En el caso de Colombia, el tono diplomático ha transitado de la alianza estratégica hacia un estricto régimen de vigilancia, donde Washington exigirá métricas de cumplimiento anual y resultados tangibles en la reducción de cultivos ilícitos. Bajo una narrativa de «ofensiva implacable» y calificando al fentanilo como un arma de destrucción masiva, la nueva directriz omite cualquier mención a la demanda de consumo interno en Norteamérica o a los procesos de paz que adelanta el Gobierno colombiano con grupos armados.
Entre las exigencias más estrictas, Estados Unidos obliga a Colombia a incrementar drásticamente sus informes al Sistema de Comunicación de Incidentes de Precursores, PICS, de la ONU. Colombia, junto a México, China e India, deberá pasar de realizar reportes esporádicos a emitir, al menos, un informe semanal sobre el movimiento de sustancias químicas. Esta medida implica una supervisión activa de Washington sobre la industria química nacional y la obligación de compartir de forma sistemática informes de inteligencia. El documento advierte que tanto el Departamento del Tesoro como el de Justicia podrán sancionar a cualquier empresa extranjera que no implemente estos sistemas de seguridad.

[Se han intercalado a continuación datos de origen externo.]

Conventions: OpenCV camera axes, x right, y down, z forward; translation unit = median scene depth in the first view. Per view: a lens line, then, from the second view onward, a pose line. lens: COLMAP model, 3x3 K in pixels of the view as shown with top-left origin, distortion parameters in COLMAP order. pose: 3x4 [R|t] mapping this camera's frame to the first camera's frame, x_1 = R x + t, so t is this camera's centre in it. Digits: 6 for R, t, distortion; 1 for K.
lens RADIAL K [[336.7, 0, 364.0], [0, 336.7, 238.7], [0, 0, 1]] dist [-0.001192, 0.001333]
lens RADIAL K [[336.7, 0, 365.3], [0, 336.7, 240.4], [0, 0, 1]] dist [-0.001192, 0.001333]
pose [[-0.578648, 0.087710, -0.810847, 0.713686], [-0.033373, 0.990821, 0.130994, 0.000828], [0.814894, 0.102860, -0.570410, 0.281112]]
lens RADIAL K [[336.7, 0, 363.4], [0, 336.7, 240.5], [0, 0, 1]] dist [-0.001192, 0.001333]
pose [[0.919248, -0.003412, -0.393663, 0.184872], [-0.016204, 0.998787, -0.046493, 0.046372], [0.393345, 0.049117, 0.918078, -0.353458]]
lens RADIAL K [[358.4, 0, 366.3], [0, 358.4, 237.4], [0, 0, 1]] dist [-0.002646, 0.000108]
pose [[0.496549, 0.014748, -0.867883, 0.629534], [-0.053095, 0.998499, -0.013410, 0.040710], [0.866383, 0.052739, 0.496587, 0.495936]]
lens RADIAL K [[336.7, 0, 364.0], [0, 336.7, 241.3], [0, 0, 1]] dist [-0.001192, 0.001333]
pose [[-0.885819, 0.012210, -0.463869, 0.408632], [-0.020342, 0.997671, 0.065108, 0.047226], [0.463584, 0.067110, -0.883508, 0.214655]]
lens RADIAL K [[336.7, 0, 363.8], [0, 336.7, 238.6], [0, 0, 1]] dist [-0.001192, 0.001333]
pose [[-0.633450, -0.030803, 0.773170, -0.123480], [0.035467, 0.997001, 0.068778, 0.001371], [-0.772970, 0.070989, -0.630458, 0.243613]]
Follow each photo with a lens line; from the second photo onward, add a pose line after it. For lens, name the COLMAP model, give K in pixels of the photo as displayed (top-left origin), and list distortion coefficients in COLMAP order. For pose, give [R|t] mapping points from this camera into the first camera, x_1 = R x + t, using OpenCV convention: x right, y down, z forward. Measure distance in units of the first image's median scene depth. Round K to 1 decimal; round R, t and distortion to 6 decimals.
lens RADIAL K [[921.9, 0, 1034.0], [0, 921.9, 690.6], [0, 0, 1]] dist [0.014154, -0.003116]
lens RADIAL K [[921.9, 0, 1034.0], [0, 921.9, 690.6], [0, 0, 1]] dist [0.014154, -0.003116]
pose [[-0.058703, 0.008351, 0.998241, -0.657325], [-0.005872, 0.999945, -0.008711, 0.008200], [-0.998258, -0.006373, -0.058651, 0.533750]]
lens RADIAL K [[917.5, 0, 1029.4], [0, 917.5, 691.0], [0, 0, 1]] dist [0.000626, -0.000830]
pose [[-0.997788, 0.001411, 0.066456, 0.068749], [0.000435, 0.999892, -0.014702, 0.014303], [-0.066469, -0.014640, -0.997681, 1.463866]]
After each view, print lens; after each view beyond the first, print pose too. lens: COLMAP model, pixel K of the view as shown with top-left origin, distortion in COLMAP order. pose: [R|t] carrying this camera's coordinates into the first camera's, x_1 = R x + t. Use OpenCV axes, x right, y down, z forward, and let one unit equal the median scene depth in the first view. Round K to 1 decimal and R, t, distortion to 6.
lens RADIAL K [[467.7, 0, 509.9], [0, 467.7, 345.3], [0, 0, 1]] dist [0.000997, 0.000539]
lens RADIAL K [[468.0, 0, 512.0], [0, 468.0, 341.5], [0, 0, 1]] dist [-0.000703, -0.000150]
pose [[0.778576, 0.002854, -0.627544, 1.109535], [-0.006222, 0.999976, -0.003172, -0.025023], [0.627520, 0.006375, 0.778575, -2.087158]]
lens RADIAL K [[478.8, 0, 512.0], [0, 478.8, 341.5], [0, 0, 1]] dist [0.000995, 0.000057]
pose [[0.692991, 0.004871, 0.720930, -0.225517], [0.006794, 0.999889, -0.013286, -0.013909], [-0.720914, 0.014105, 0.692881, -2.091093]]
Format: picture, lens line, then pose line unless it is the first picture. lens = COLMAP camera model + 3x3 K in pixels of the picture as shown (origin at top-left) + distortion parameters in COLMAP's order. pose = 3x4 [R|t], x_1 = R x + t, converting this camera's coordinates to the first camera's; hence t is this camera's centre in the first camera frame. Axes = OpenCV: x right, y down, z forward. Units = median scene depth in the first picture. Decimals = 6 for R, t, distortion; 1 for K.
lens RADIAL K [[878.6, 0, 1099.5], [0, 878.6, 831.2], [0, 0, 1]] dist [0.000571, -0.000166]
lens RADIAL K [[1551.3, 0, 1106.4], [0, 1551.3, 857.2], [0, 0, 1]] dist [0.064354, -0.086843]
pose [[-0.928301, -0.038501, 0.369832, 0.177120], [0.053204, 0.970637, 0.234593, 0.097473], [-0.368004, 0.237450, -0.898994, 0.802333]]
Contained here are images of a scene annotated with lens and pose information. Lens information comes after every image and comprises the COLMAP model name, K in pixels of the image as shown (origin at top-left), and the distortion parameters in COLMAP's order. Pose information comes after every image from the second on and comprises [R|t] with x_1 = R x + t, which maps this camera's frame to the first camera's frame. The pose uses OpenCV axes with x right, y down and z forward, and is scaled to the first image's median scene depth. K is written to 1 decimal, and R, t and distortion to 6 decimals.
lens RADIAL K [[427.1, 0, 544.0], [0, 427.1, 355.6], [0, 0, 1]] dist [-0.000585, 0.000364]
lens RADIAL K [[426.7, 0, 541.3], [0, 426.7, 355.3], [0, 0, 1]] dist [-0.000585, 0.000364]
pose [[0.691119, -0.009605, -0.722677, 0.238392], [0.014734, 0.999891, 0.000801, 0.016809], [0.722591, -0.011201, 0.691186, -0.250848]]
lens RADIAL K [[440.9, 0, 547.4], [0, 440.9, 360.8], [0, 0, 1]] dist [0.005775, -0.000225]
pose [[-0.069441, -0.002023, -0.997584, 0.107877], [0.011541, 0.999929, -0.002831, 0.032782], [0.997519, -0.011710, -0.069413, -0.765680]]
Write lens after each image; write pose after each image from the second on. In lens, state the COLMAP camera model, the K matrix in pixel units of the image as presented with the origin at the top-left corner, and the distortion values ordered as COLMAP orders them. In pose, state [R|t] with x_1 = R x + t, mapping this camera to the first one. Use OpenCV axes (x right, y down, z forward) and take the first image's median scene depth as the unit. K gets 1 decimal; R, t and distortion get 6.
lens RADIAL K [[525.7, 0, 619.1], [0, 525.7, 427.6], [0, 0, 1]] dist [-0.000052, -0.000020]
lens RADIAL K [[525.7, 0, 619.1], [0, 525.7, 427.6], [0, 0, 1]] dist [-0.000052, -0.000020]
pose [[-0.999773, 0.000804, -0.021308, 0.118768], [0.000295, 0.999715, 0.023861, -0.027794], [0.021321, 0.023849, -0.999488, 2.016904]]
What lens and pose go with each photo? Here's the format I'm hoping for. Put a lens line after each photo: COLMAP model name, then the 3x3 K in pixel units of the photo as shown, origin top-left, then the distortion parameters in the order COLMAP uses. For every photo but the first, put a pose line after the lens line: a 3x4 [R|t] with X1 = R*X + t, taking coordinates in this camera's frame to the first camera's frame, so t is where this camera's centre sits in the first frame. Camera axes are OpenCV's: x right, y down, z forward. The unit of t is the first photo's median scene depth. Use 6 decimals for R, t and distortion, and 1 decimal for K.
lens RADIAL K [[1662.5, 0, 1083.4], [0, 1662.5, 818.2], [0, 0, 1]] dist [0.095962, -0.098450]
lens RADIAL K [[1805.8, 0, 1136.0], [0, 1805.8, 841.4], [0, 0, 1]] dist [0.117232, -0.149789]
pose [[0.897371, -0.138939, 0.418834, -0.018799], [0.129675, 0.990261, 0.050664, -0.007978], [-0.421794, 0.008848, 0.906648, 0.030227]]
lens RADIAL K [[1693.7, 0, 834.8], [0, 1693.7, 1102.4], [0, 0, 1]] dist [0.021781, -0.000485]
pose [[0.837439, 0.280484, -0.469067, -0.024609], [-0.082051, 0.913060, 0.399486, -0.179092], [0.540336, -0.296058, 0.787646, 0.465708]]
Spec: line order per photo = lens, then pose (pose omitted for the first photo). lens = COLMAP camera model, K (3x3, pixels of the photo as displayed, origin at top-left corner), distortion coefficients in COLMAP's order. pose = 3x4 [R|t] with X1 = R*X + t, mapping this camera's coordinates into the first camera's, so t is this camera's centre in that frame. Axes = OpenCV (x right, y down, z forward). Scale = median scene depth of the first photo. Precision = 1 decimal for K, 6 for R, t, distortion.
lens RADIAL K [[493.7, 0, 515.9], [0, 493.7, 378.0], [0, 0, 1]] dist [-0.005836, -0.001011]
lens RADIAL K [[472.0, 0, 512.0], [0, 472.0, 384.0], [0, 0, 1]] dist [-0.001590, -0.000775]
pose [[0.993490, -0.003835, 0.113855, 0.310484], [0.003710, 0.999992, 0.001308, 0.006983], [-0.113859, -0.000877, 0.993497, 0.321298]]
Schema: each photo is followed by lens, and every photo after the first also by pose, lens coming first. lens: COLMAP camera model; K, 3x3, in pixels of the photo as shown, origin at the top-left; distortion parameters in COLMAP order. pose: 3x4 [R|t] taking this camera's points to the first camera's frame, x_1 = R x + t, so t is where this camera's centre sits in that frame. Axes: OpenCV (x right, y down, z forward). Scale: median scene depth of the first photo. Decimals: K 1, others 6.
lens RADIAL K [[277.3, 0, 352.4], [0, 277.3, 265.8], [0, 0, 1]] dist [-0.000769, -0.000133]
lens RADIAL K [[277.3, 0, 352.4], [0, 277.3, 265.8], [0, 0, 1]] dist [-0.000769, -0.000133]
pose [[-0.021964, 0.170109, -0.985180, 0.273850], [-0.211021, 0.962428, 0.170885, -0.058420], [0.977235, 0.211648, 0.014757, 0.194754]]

La estrategia también demanda a Colombia la creación de un sistema de trazabilidad de precursores químicos similar al modelo de seguridad antiterrorista CTPAT. El objetivo es que el sector privado colombiano adopte estándares logísticos rigurosos en todas sus cadenas de transporte para evitar la infiltración del tráfico de drogas y armas. Según el informe oficial, la administración norteamericana liderará esfuerzos para que los países tomen acciones agresivas contra individuos y entidades involucradas en el tráfico, reservándose el derecho de perseguir y castigar a quienes fallen en la implementación de estos protocolos de control.